HIV/AIDS is nowhere near as prevalent as it was, but the infection rate is still relatively high within certain high risk groups such as female sex workers. In 2016 the infection rate for brothel-based female sex workers was estimated to be 14.7%, but government initiatives have raised the rate of correct and consistent condom use to over 90%. However, many sex workers are now operating outside of brothels, so the rate could be significantly higher in this group.
Sihanoukville's area code is 034.
There are many Internet cafes and some guesthouses and many hotels offer Internet access. Many now have Wi-Fi, some for free.
The new main Post Office is near the Victory Park on the left hand side of the road as you go to Victory Hill. There is also a branch at the market downtown, but here you can only leave your postcards during office hours, as it does not feature an outdoor mailbox.
- Vietnamese Consulate (On Ekareach St). M-F 08:00-12:00, 14:00-16:00; Sa 08:00-12:00. Issues 30-day tourist visas for pick up at 10:00 the next morning. In Feb 2014 applicants arriving after 12:00 are charged an additional US$5 to have their visas processed same day. US$60 for a 30 day single entry visa (Feb 2015); US$80 for 30 day double entry (Feb 2014).

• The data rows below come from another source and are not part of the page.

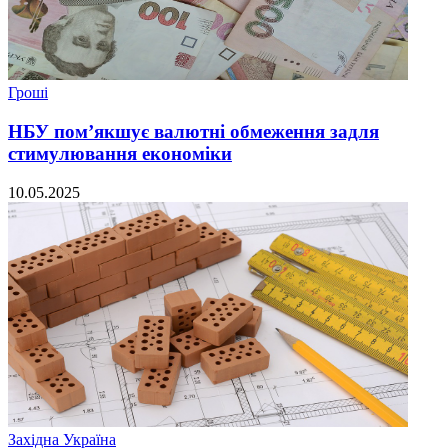
Гроші
НБУ пом’якшує валютні обмеження задля
стимулювання економіки
10.05.2025
Західна Україна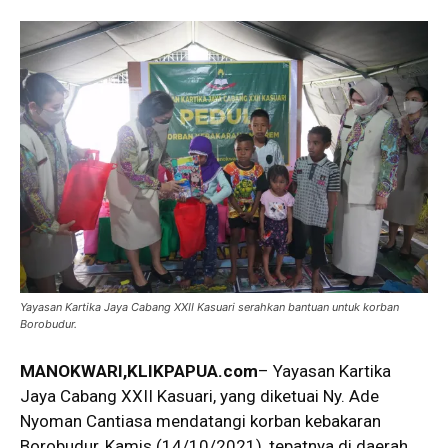
Yayasan Kartika Jaya Cabang XXII Kasuari serahkan bantuan untuk korban
Borobudur.
MANOKWARI,KLIKPAPUA.com
– Yayasan Kartika
Jaya Cabang XXII Kasuari, yang diketuai Ny. Ade
Nyoman Cantiasa mendatangi korban kebakaran
Borobudur, Kamis (14/10/2021), tepatnya di daerah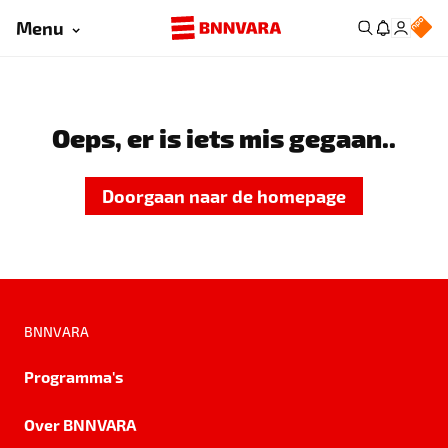
Menu
Oeps, er is iets mis gegaan..
Doorgaan naar de homepage
BNNVARA
Programma's
Over BNNVARA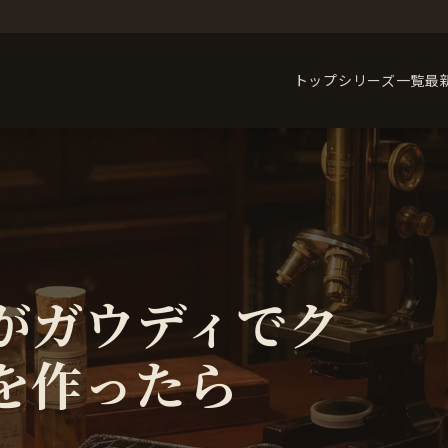
トップ
シリーズ一覧
最
がガウディでク
を作ったら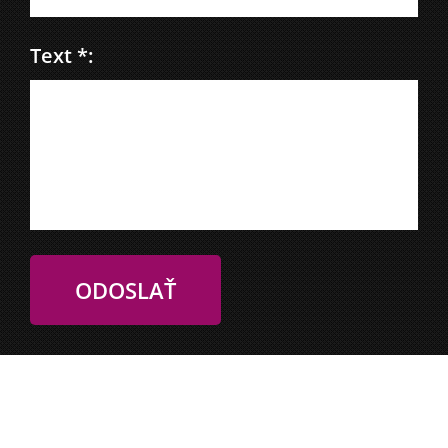
Text *: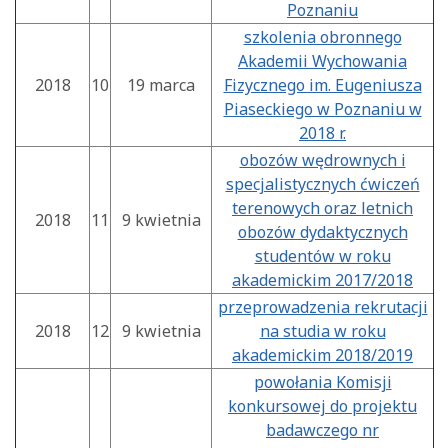
Poznaniu
szkolenia obronnego
Akademii Wychowania
2018
10
19 marca
Fizycznego im. Eugeniusza
Piaseckiego w Poznaniu w
2018 r.
obozów wędrownych i
specjalistycznych ćwiczeń
terenowych oraz letnich
2018
11
9 kwietnia
obozów dydaktycznych
studentów w roku
akademickim 2017/2018
przeprowadzenia rekrutacji
2018
12
9 kwietnia
na studia w roku
akademickim 2018/2019
powołania Komisji
konkursowej do projektu
badawczego nr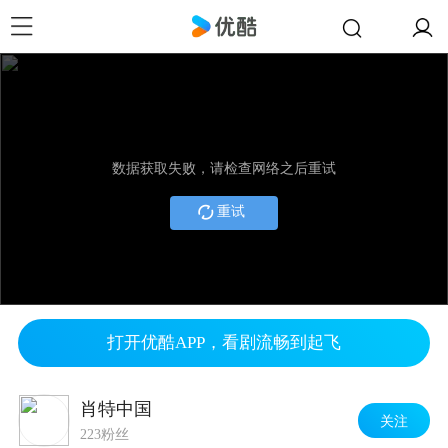
数据获取失败，请检查网络之后重试
重试
打开优酷APP，看剧流畅到起飞
肖特中国
关注
223粉丝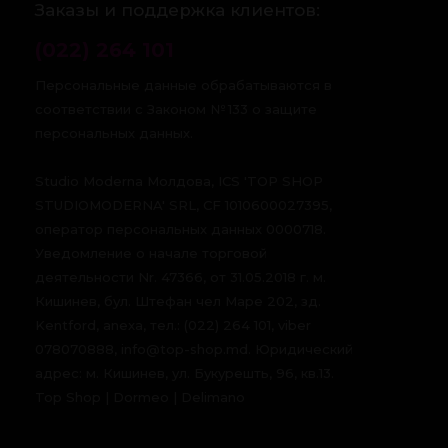
Заказы и поддержка клиентов:
(022) 264 101
Персональные данные обрабатываются в
соответствии с Законом № 133 о защите
персональных данных.
Studio Moderna Молдова, ICS 'TOP SHOP
STUDIOMODERNA' SRL, CF 1010600027395,
оператор персональных данных 0000718.
Уведомление о начале торговой
деятельности Nr. 47366, от 31.05.2018 г. м.
Кишинев, бул. Штефан чел Маре 202, зд.
Kentford, anexa, тел.: (022) 264 101, viber
078070888, info@top-shop.md. Юридический
адрес: м. Кишинев, ул. Букурешть, 96, кв.13.
Top Shop | Dormeo | Delimano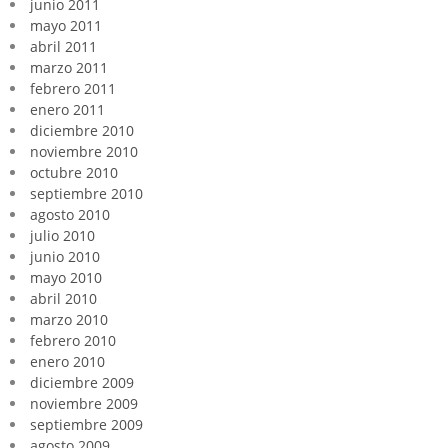
junio 2011
mayo 2011
abril 2011
marzo 2011
febrero 2011
enero 2011
diciembre 2010
noviembre 2010
octubre 2010
septiembre 2010
agosto 2010
julio 2010
junio 2010
mayo 2010
abril 2010
marzo 2010
febrero 2010
enero 2010
diciembre 2009
noviembre 2009
septiembre 2009
agosto 2009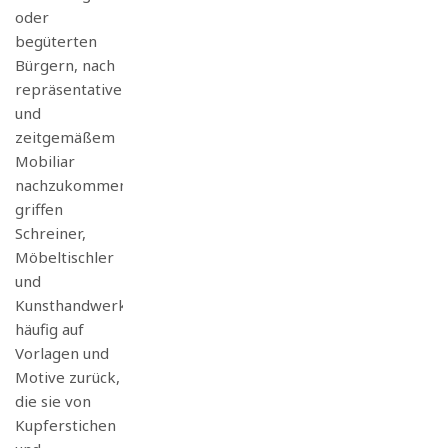
oder
begüterten
Bürgern, nach
repräsentativem
und
zeitgemäßem
Mobiliar
nachzukommen,
griffen
Schreiner,
Möbeltischler
und
Kunsthandwerker
häufig auf
Vorlagen und
Motive zurück,
die sie von
Kupferstichen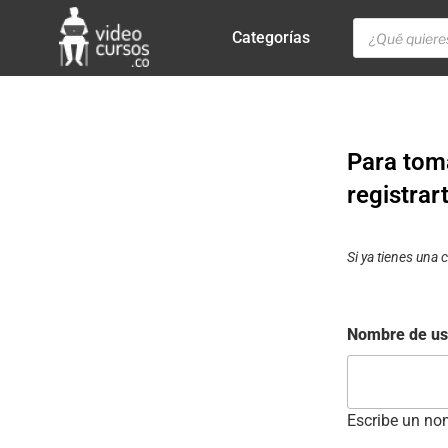
Categorías
Para toma
registrar
Si ya tienes una
Nombre de us
Escribe un nom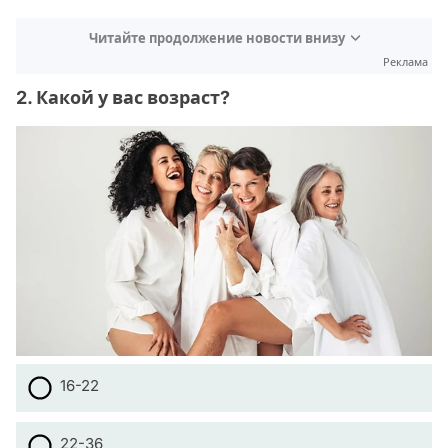
Читайте продолжение новости внизу
Реклама
2. Какой у вас возраст?
16-22
22-36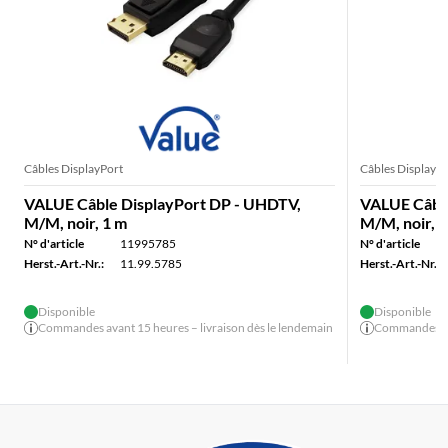
Câbles DisplayPort
Câbles DisplayPo
VALUE Câble DisplayPort DP - UHDTV,
VALUE Câble
M/M, noir, 1 m
M/M, noir, 
N° d'article
11995785
N° d'article
Herst.-Art.-Nr.:
11.99.5785
Herst.-Art.-Nr.:
Disponible
Disponible
Commandes avant 15 heures – livraison dès le lendemain
Commandes ava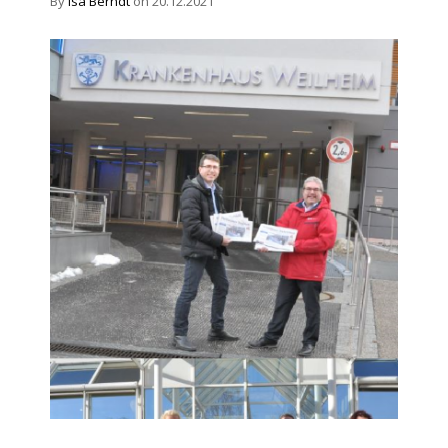
By
Isa Berndt
on 20.12.2021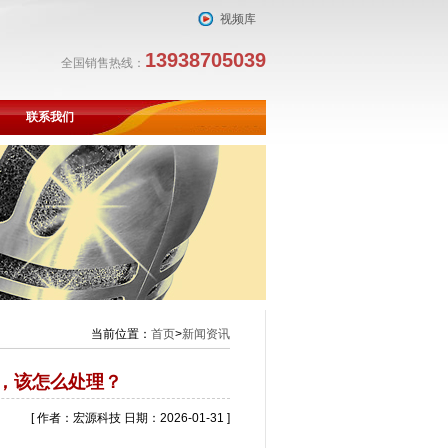
视频库
13938705039
全国销售热线：
联系我们
当前位置：
首页
>
新闻资讯
，该怎么处理？
[ 作者：宏源科技 日期：2026-01-31 ]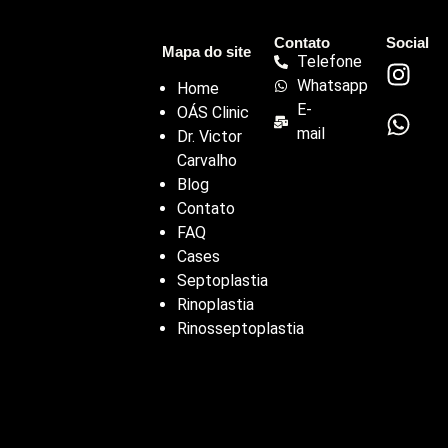
Contato
Social
Mapa do site
Telefone
Whatsapp
Home
E-
OÁS Clinic
mail
Dr. Victor
Carvalho
Blog
Contato
FAQ
Cases
Septoplastia
Rinoplastia
Rinosseptoplastia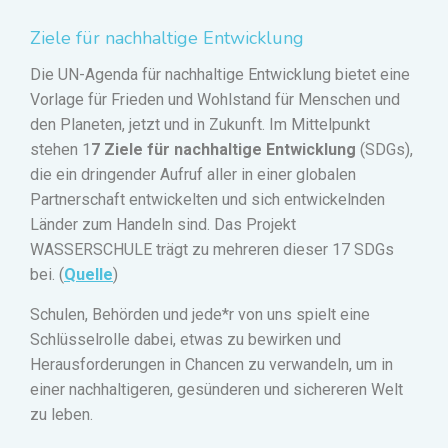
Ziele für nachhaltige Entwicklung
Die UN-Agenda für nachhaltige Entwicklung bietet eine
Vorlage für Frieden und Wohlstand für Menschen und
den Planeten, jetzt und in Zukunft. Im Mittelpunkt
stehen 1
7 Ziele für nachhaltige Entwicklung
(SDGs),
die ein dringender Aufruf aller in einer globalen
Partnerschaft entwickelten und sich entwickelnden
Länder zum Handeln sind. Das Projekt
WASSERSCHULE trägt zu mehreren dieser 17 SDGs
bei.
(
Quelle
)
Schulen, Behörden und jede
*
r von uns spielt eine
Schlüsselrolle dabei, etwas zu bewirken und
Herausforderungen in Chancen zu verwandeln, um in
einer nachhaltigeren, gesünderen und sichereren Welt
zu leben.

- Bokor National Park – An abandoned French hill station near Kampot which was a popular destination in the 1920s
- Koh Kong
- Koh Rong
- Koh Rung Sanloem
- Koh Russei
- Bangkok via Trat Thailand – Minibuses offer direct service for US$35
- Ko Chang, Thailand – Minibuses offer direct service to the ferry crossing
- Siem Reap – 12 hr by day or overnight bus. The price is US$17-18 (July 2015) and they will not negotiate (probably due to cartel). If you take the night bus, they will force you to sleep next to a stranger on a small single bed. If you are a big person they may force you to pay double.